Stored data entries
• • • • •

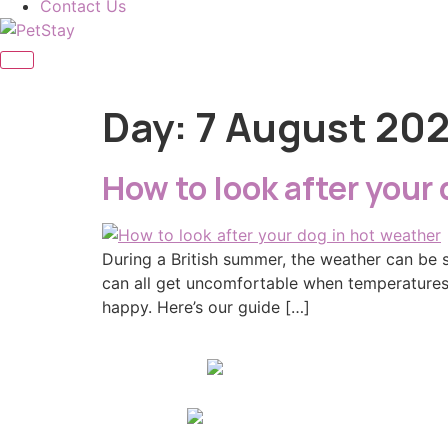
Contact Us
Day:
7 August 20
How to look after your
During a British summer, the weather can be 
can all get uncomfortable when temperatures 
happy. Here’s our guide […]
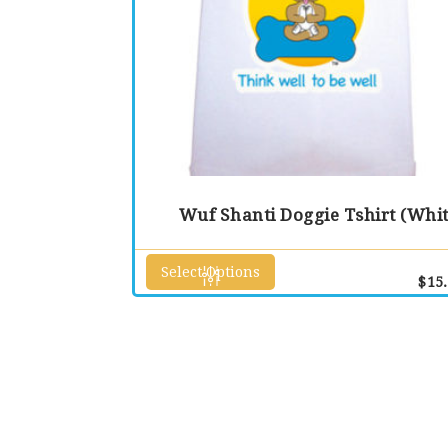
Wuf Shanti Doggie Tshirt (Whit
Select Options
This
$
15
product
has
multiple
variants.
The
options
may
be
chosen
on
the
product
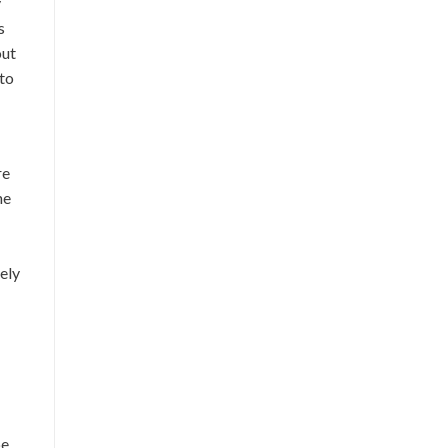
y
s
out
 to
re
he
ely
be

• • • • •

● What you are asked to do: Copy exactly the lines from the one containing "During a British summer, the weather can be" through the last line of the records above, including both, and omit every picture.

● Task solution:
During a British summer, the weather can be 
can all get uncomfortable when temperatures 
happy. Here’s our guide […]
Wuf Shanti Doggie Tshirt (Whit
Select Options
This
$
15
product
has
multiple
variants.
The
options
may
be
chosen
on
the
product
y
s
out
 to
re
he
ely
be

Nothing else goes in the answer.